▶ **Work to be completed**
Please print each of the entries below exactly.

┏━━

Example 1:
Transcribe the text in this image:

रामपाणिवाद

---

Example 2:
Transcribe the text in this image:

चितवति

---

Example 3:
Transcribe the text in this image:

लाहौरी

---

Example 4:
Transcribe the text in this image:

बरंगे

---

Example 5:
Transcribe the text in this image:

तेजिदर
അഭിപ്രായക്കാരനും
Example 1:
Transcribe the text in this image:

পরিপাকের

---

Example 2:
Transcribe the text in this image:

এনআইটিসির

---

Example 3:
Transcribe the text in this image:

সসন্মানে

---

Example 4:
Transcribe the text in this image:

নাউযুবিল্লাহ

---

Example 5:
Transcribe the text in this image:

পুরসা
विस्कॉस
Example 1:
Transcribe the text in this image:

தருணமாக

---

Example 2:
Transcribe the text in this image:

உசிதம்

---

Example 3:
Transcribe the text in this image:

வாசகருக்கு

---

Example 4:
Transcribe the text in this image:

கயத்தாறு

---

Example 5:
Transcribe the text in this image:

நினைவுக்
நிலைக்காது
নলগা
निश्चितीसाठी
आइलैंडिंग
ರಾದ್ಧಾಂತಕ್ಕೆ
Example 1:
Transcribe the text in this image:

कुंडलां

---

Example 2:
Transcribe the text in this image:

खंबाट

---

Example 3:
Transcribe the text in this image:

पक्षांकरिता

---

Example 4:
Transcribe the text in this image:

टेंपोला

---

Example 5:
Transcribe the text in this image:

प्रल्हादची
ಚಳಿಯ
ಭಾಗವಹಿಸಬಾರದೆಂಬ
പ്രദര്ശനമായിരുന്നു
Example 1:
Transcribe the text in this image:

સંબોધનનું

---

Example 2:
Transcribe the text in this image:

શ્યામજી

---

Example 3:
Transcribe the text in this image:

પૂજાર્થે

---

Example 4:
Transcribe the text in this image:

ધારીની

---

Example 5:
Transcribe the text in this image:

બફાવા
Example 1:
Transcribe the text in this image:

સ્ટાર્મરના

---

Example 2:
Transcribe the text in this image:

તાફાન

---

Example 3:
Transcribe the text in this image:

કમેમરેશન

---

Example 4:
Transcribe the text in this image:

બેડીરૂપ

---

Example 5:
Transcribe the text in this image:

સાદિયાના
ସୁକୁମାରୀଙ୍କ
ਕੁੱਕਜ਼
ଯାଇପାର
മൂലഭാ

┗━━

▶ **Worked solution**
Example 1:
Transcribe the text in this image:

रामपाणिवाद

---

Example 2:
Transcribe the text in this image:

चितवति

---

Example 3:
Transcribe the text in this image:

लाहौरी

---

Example 4:
Transcribe the text in this image:

बरंगे

---

Example 5:
Transcribe the text in this image:

तेजिदर
അഭിപ്രായക്കാരനും
Example 1:
Transcribe the text in this image:

পরিপাকের

---

Example 2:
Transcribe the text in this image:

এনআইটিসির

---

Example 3:
Transcribe the text in this image:

সসন্মানে

---

Example 4:
Transcribe the text in this image:

নাউযুবিল্লাহ

---

Example 5:
Transcribe the text in this image:

পুরসা
विस्कॉस
Example 1:
Transcribe the text in this image:

தருணமாக

---

Example 2:
Transcribe the text in this image:

உசிதம்

---

Example 3:
Transcribe the text in this image:

வாசகருக்கு

---

Example 4:
Transcribe the text in this image:

கயத்தாறு

---

Example 5:
Transcribe the text in this image:

நினைவுக்
நிலைக்காது
নলগা
निश्चितीसाठी
आइलैंडिंग
ರಾದ್ಧಾಂತಕ್ಕೆ
Example 1:
Transcribe the text in this image:

कुंडलां

---

Example 2:
Transcribe the text in this image:

खंबाट

---

Example 3:
Transcribe the text in this image:

पक्षांकरिता

---

Example 4:
Transcribe the text in this image:

टेंपोला

---

Example 5:
Transcribe the text in this image:

प्रल्हादची
ಚಳಿಯ
ಭಾಗವಹಿಸಬಾರದೆಂಬ
പ്രദര്ശനമായിരുന്നു
Example 1:
Transcribe the text in this image:

સંબોધનનું

---

Example 2:
Transcribe the text in this image:

શ્યામજી

---

Example 3:
Transcribe the text in this image:

પૂજાર્થે

---

Example 4:
Transcribe the text in this image:

ધારીની

---

Example 5:
Transcribe the text in this image:

બફાવા
Example 1:
Transcribe the text in this image:

સ્ટાર્મરના

---

Example 2:
Transcribe the text in this image:

તાફાન

---

Example 3:
Transcribe the text in this image:

કમેમરેશન

---

Example 4:
Transcribe the text in this image:

બેડીરૂપ

---

Example 5:
Transcribe the text in this image:

સાદિયાના
ସୁକୁମାରୀଙ୍କ
ਕੁੱਕਜ਼
ଯାଇପାର
മൂലഭാ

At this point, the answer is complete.